Not quite. This behavior leads to firing of middle-class workers. John Deere just laid off 300 workers, moved the factory to Mexico, engaged in buyback, and gave the CEO a huge pay.
So, yeah, it helps your 401k, but in the mean time you don't have a job. And if you do have a job, your salary is not increasing in line with inflation...
I recently learned that buybacks and short selling historically have not been legal, its only in recent history that they've been standard practice en large (1982 is when buybacks were legalized, I think)
It’s part of Reaganomics. Buybacks weren’t explicitly illegal beforehand though, it just wasn’t clear when they would count as stock price manipulation.
401k's are a lot like a bunch of ranchers granting their herds 0.01% of their Cattle futures portfolios.
Less hyperbolic - the existence of large pools of capital without a voice on the boards is partly responsible for the management-led short-termism mess we're in.
Only if it's still high when you go to retire.
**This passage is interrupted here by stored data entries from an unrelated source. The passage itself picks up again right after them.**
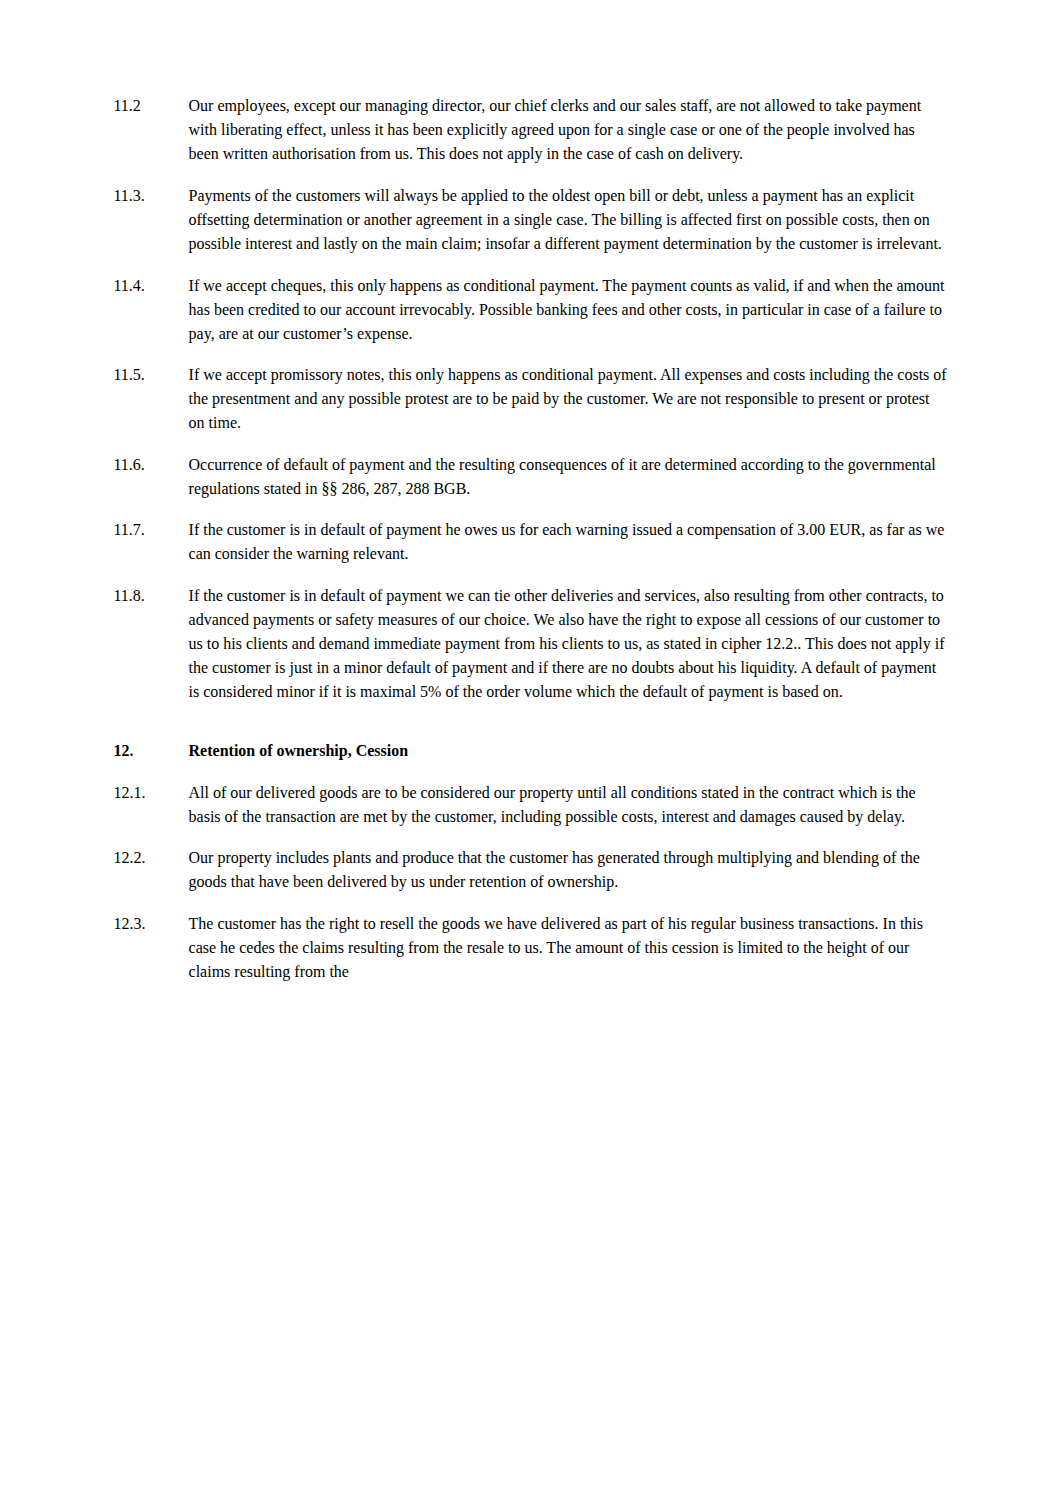11.2
Our employees, except our managing director, our chief clerks and our sales staff, are not allowed to take payment with liberating effect, unless it has been explicitly agreed upon for a single case or one of the people involved has been written authorisation from us. This does not apply in the case of cash on delivery.
11.3.
Payments of the customers will always be applied to the oldest open bill or debt, unless a payment has an explicit offsetting determination or another agreement in a single case. The billing is affected first on possible costs, then on possible interest and lastly on the main claim; insofar a different payment determination by the customer is irrelevant.
11.4.
If we accept cheques, this only happens as conditional payment. The payment counts as valid, if and when the amount has been credited to our account irrevocably. Possible banking fees and other costs, in particular in case of a failure to pay, are at our customer’s expense.
11.5.
If we accept promissory notes, this only happens as conditional payment. All expenses and costs including the costs of the presentment and any possible protest are to be paid by the customer. We are not responsible to present or protest on time.
11.6.
Occurrence of default of payment and the resulting consequences of it are determined according to the governmental regulations stated in §§ 286, 287, 288 BGB.
11.7.
If the customer is in default of payment he owes us for each warning issued a compensation of 3.00 EUR, as far as we can consider the warning relevant.
11.8.
If the customer is in default of payment we can tie other deliveries and services, also resulting from other contracts, to advanced payments or safety measures of our choice. We also have the right to expose all cessions of our customer to us to his clients and demand immediate payment from his clients to us, as stated in cipher 12.2.. This does not apply if the customer is just in a minor default of payment and if there are no doubts about his liquidity. A default of payment is considered minor if it is maximal 5% of the order volume which the default of payment is based on.
12. Retention of ownership, Cession
12.1.
All of our delivered goods are to be considered our property until all conditions stated in the contract which is the basis of the transaction are met by the customer, including possible costs, interest and damages caused by delay.
12.2.
Our property includes plants and produce that the customer has generated through multiplying and blending of the goods that have been delivered by us under retention of ownership.
12.3.
The customer has the right to resell the goods we have delivered as part of his regular business transactions. In this case he cedes the claims resulting from the resale to us. The amount of this cession is limited to the height of our claims resulting from the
It probably will not still be high when you go to retire, because the very act of many people drawing on their stock portfolios to fund retirement will put downward pressure on stock prices.
Ironically, if you happen to have made lots of money in the stock market over the last 10-15 years, your best strategy may be to retire now, mid-career, even if you don't have enough to last the rest of your life. Basically you're arbitraging the large labor force of today to fund your time off through high stock values. Then when the market crashes, the recovery will likely be in all-new firms in all-new industries, so you reinvent yourself to capitalize on the labor shortage then. Or even better, start one of those new firms and capitalize on all the workers who need to go back to work because they can't afford their retirements.
You can't do that with a 401k, though, it'd have to be a taxable investment account that you can withdraw at will.